You can’t be pushing whole 512GB cards around to pull back a single 10GB clip. You have to break the card up into its constituent clips. The only way to do that is to process those files – transwrap/rewrap them – into single files for each clip.
BUT this process requires people, and machines. In the long term, it will be automated; but, as I’ve said, many off-the-shelf MAM/DAM systems can’t understand and mount these cards. So we have to do it manually, with desktop media apps. Lots of people are dedicated to this every day – just this. That’s an enormous wastage of money, time and resource that would be better applied to something more productive. All because of thoughtless design.

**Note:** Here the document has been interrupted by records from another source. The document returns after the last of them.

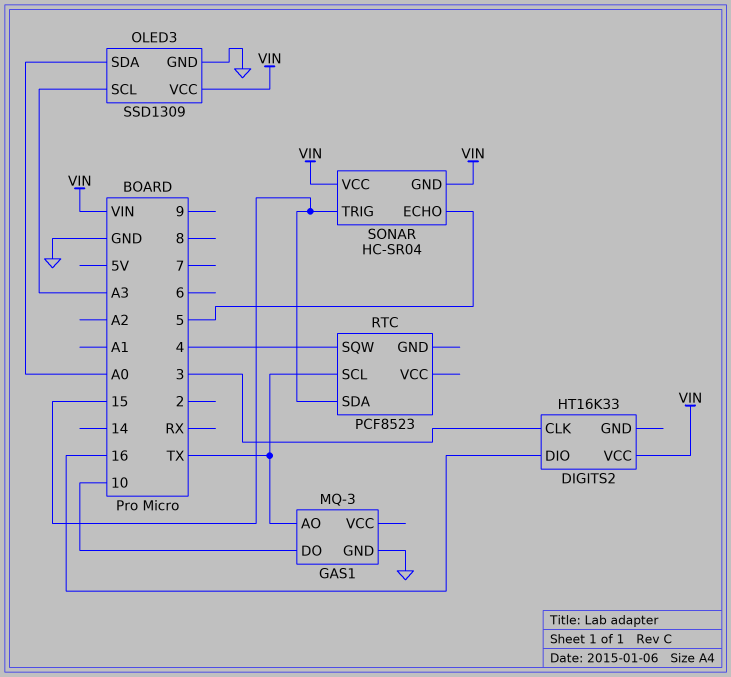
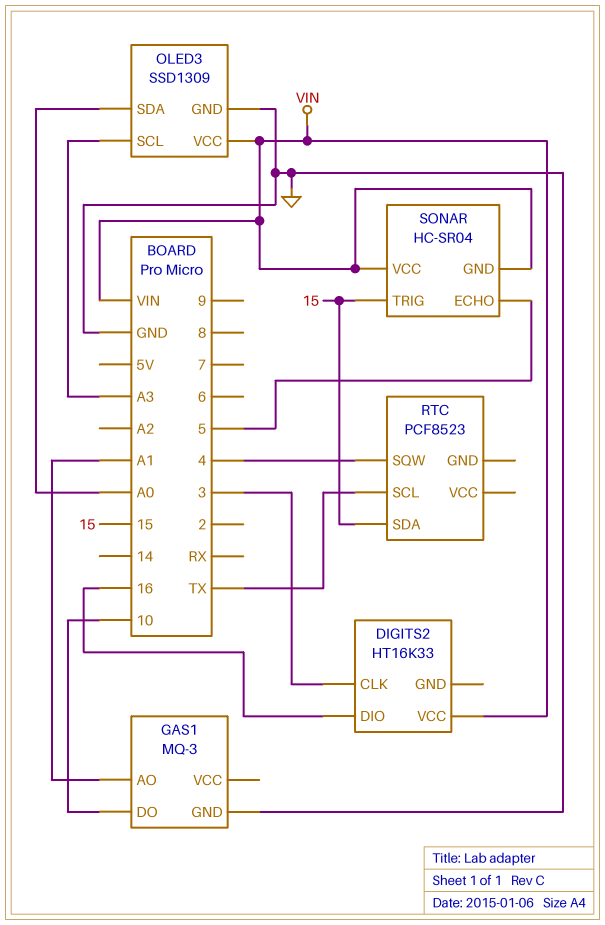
GAS1 pin AO: TX -> A1

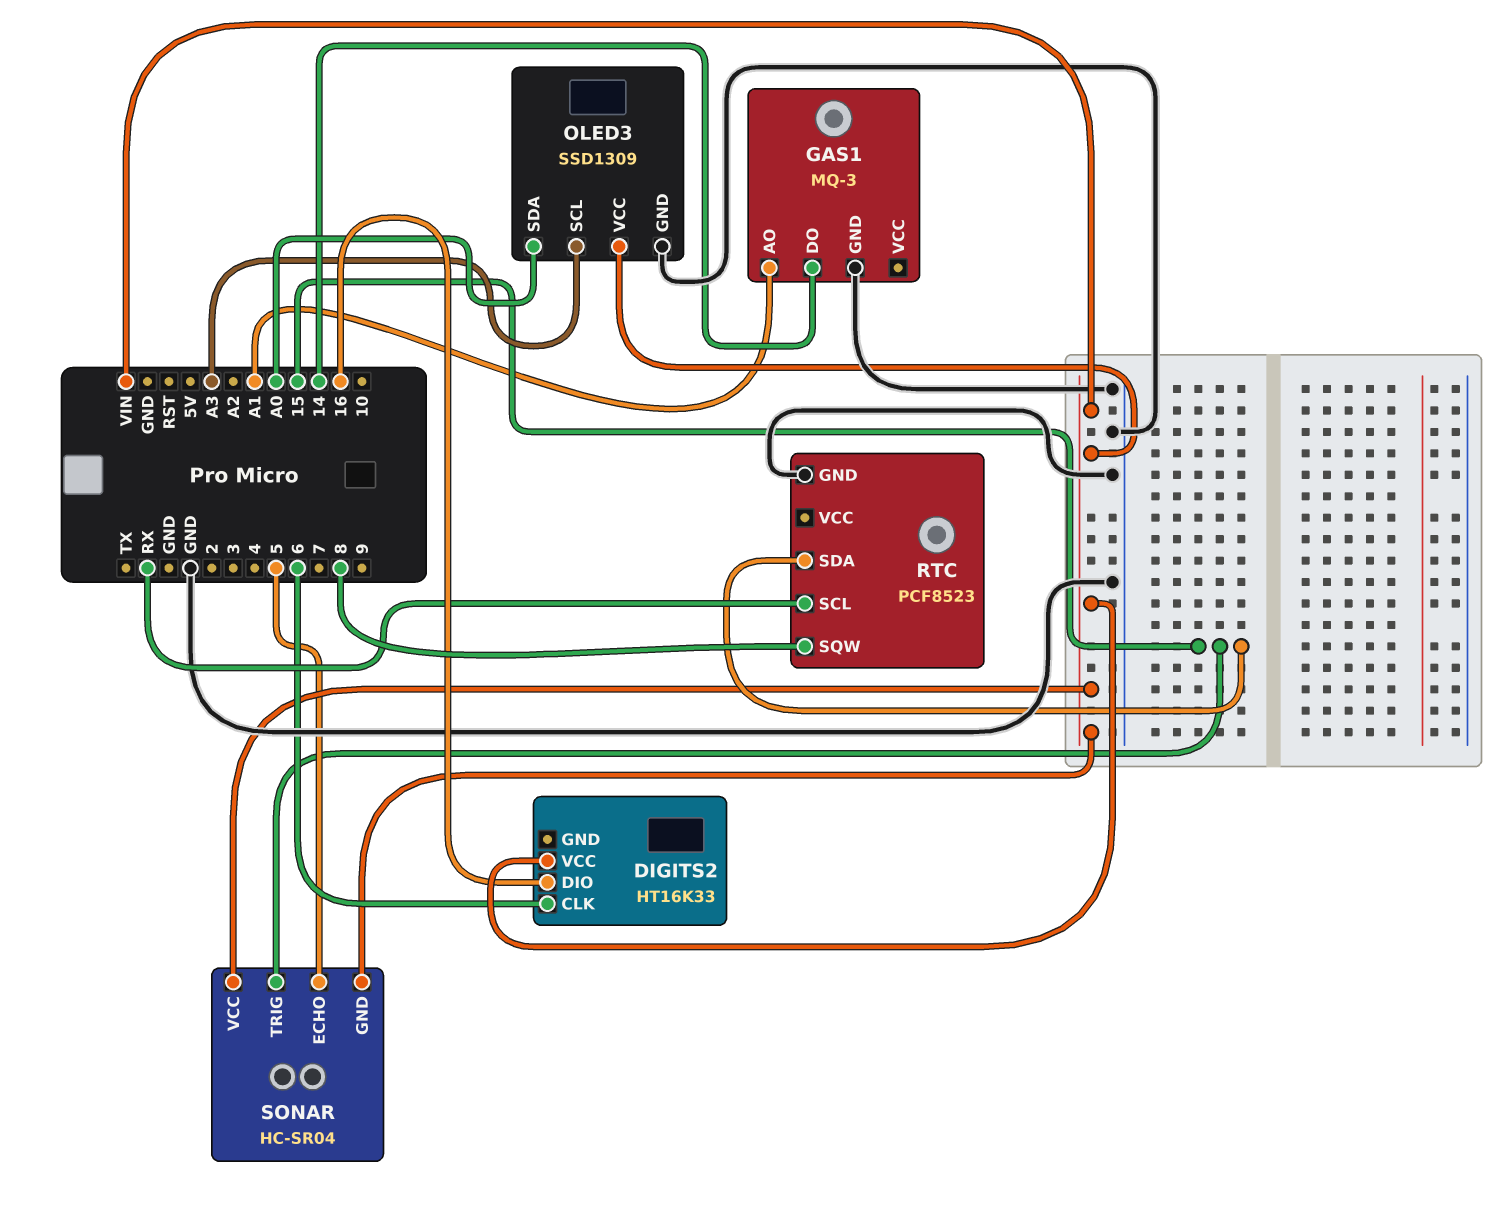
DIGITS2 pin CLK: 3 -> 6
GAS1 pin DO: 10 -> 14
RTC pin GND: none -> GND
RTC pin SCL: TX -> RX
RTC pin SQW: 4 -> 8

It’s wider than that, though. Say I come back from the shoot and I just want to keep the good stuff, and bin off the bad stuff? I can’t – I’m stuck with the card, unless I want to start tinkering with it and risking breaking it. Say I’ve shot a bunch of footage and want to share just a couple of the original clips at their original quality with someone else? I have to share whole cards: 16/32/64/128/256/512GB cards. Oh, it’s just a 5GB clip, and you want to use the cloud? Too bad – you’ve got to upload the whole card, or process out just that clip, taking the time and duplicating that data just to send it. Why can’t we just have a single file for a single clip, separable from the original card structure? It’s 2016.
I hope somebody at each of the camera companies eventually reads this, and realises that this sucks, and does something about it. I think that to them, it’s an invisible problem; that’s really why I should have written this years ago. As well as the fact that it probably could have helped some of you who have had to go through and learn what I’ve had to, over the past few years, and who have Googled about Canon XF or Panasonic or Sony Folder Structures and found nothing.
Since I started writing this post 24 hours ago, I’ve watched Whiplash (amazing) while drinking beer and gin, slept for 8 hours, made breakfast and drunk a lot of coffee while discussing Kate‘s album structure, song choices, lyrics, CD design and career direction, helped Amy with her maths homework, done a bit of this post, gone to Clevedon and walked by the sea, watched Miss Peregrine’s Home for Peculiar Children at the Curzon (vg, just the right amount of scary), come home, had crumpets with marmite and tea (it was 4.45 on a Sunday in October), re-dressed Amy’s painful swollen grazed knee, received hundreds of notifications from a live news client that a piece of storage has shut down (dealt with by other SP people) and sat staring at this screen for another 4 hours. It hasn’t been a bad day.
It’s Sunday night at 10.20pm, so I’m going to stop and pick it up again next week, with more unspeakable geekery. Probably a follow up to this, about Panasonic P2.
But for now, I’m going to go and have another little gin with Kate before bed, where I hope to dream of a world where camera card design is less stupid.